**Exercise:** Copy the text of every record below word for word, and leave the pictures out of your answer.

*** Material shown Section Begins ***

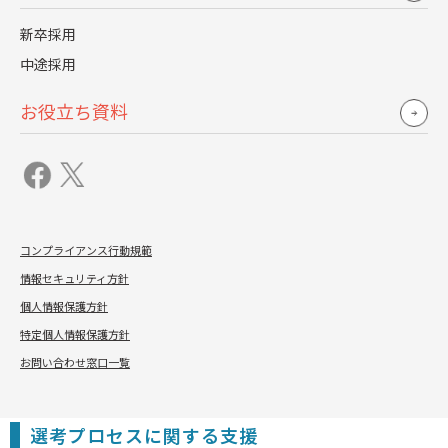
新卒採用
母集団形成に関する支援
中途採用
母集団形成に関する支援も受けられます。
お役立ち資料
採用コンサルティング会社の提言を受けることで、
自社に
とってマッチ度の高い母集団の形成を図るとともに、効果
的な自社アピールを実現できる
でしょう。
母集団形成に関しては、以下のような支援が挙げられま
す。
コンプライアンス行動規範
情報セキュリティ方針
適切な採用媒体や人材紹介サービスなどの選定
個人情報保護方針
求人やスカウト原稿のチェックと改善点の教示
特定個人情報保護方針
説明会などのイベント開催におけるノウハウ提供やサポ
お問い合わせ窓口一覧
ート
選考プロセスに関する支援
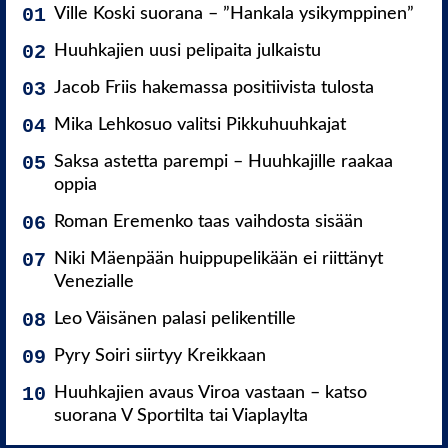
Ville Koski suorana – ”Hankala ysikymppinen”
Huuhkajien uusi pelipaita julkaistu
Jacob Friis hakemassa positiivista tulosta
Mika Lehkosuo valitsi Pikkuhuuhkajat
Saksa astetta parempi – Huuhkajille raakaa
oppia
Roman Eremenko taas vaihdosta sisään
Niki Mäenpään huippupelikään ei riittänyt
Venezialle
Leo Väisänen palasi pelikentille
Pyry Soiri siirtyy Kreikkaan
Huuhkajien avaus Viroa vastaan – katso
suorana V Sportilta tai Viaplaylta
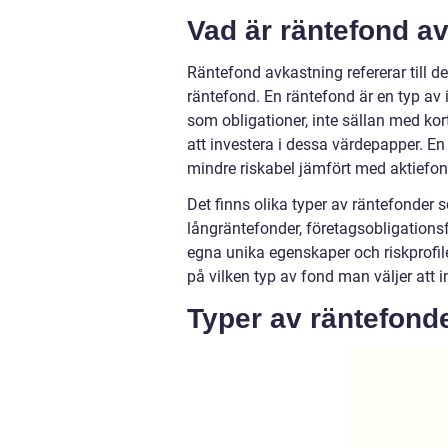
Vad är räntefond a
Räntefond avkastning refererar till d
räntefond. En räntefond är en typ av
som obligationer, inte sällan med ko
att investera i dessa värdepapper. En
mindre riskabel jämfört med aktiefon
Det finns olika typer av räntefonder 
långräntefonder, företagsobligations
egna unika egenskaper och riskprofile
på vilken typ av fond man väljer att i
Typer av räntefonde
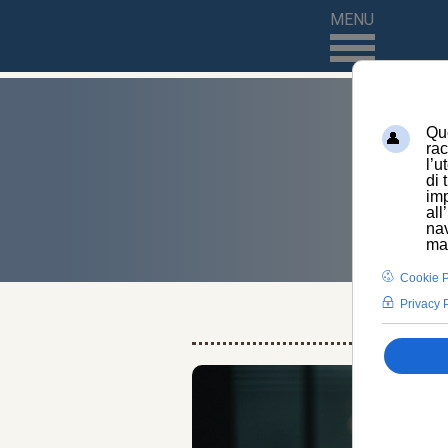
MENU
HOME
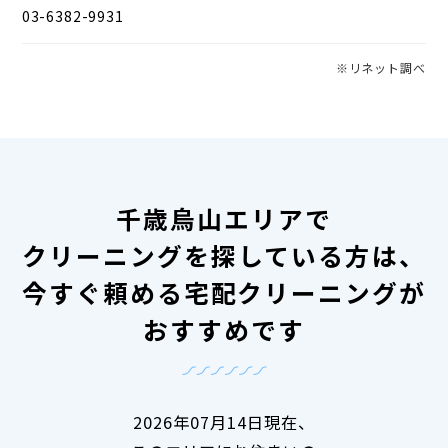
03-6382-9931
※リネット調べ
千歳烏山エリアで
クリーニングを探している方は、
今すぐ頼める宅配クリーニングが
おすすめです
2026年07月14日現在、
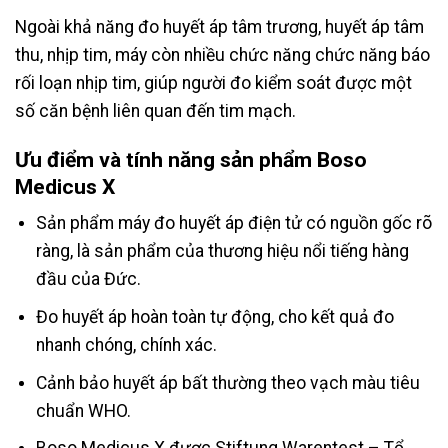
Ngoài khả năng đo huyết áp tâm trương, huyết áp tâm
thu, nhịp tim, máy còn nhiều chức năng chức năng báo
rối loạn nhịp tim, giúp người đo kiểm soát được một
số căn bệnh liên quan đến tim mạch.
Ưu điểm và tính năng sản phẩm Boso
Medicus X
Sản phẩm máy đo huyết áp điện tử có nguồn gốc rõ
ràng, là sản phẩm của thương hiệu nổi tiếng hàng
đầu của Đức.
Đo huyết áp hoàn toàn tự động, cho kết quả đo
nhanh chóng, chính xác.
Cảnh bảo huyết áp bất thường theo vạch màu tiêu
chuẩn WHO.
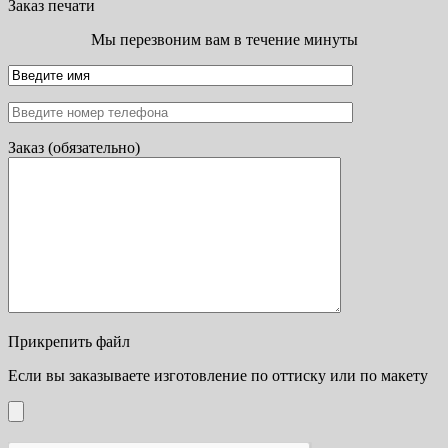
Заказ печати
Мы перезвоним вам в течение минуты
Заказ (обязательно)
Прикрепить файл
Если вы заказываете изготовление по оттиску или по макету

*** Material shown Section Ends ***

**Result:**
新卒採用
母集団形成に関する支援
中途採用
母集団形成に関する支援も受けられます。
お役立ち資料
採用コンサルティング会社の提言を受けることで、
自社に
とってマッチ度の高い母集団の形成を図るとともに、効果
的な自社アピールを実現できる
でしょう。
母集団形成に関しては、以下のような支援が挙げられま
す。
コンプライアンス行動規範
情報セキュリティ方針
適切な採用媒体や人材紹介サービスなどの選定
個人情報保護方針
求人やスカウト原稿のチェックと改善点の教示
特定個人情報保護方針
説明会などのイベント開催におけるノウハウ提供やサポ
お問い合わせ窓口一覧
ート
選考プロセスに関する支援
Ville Koski suorana – ”Hankala ysikymppinen”
Huuhkajien uusi pelipaita julkaistu
Jacob Friis hakemassa positiivista tulosta
Mika Lehkosuo valitsi Pikkuhuuhkajat
Saksa astetta parempi – Huuhkajille raakaa
oppia
Roman Eremenko taas vaihdosta sisään
Niki Mäenpään huippupelikään ei riittänyt
Venezialle
Leo Väisänen palasi pelikentille
Pyry Soiri siirtyy Kreikkaan
Huuhkajien avaus Viroa vastaan – katso
suorana V Sportilta tai Viaplaylta
Vad är räntefond a
Räntefond avkastning refererar till d
räntefond. En räntefond är en typ av
som obligationer, inte sällan med ko
att investera i dessa värdepapper. En
mindre riskabel jämfört med aktiefon
Det finns olika typer av räntefonder 
långräntefonder, företagsobligations
egna unika egenskaper och riskprofile
på vilken typ av fond man väljer att i
Typer av räntefonde
MENU
HOME
03-6382-9931
※リネット調べ
千歳烏山エリアで
クリーニングを探している方は、
今すぐ頼める宅配クリーニングが
おすすめです
2026年07月14日現在、
Ngoài khả năng đo huyết áp tâm trương, huyết áp tâm
thu, nhịp tim, máy còn nhiều chức năng chức năng báo
rối loạn nhịp tim, giúp người đo kiểm soát được một
số căn bệnh liên quan đến tim mạch.
Ưu điểm và tính năng sản phẩm Boso
Medicus X
Sản phẩm máy đo huyết áp điện tử có nguồn gốc rõ
ràng, là sản phẩm của thương hiệu nổi tiếng hàng
đầu của Đức.
Đo huyết áp hoàn toàn tự động, cho kết quả đo
nhanh chóng, chính xác.
Cảnh bảo huyết áp bất thường theo vạch màu tiêu
chuẩn WHO.
Заказ печати
Мы перезвоним вам в течение минуты
Заказ (обязательно)
Прикрепить файл
Если вы заказываете изготовление по оттиску или по макету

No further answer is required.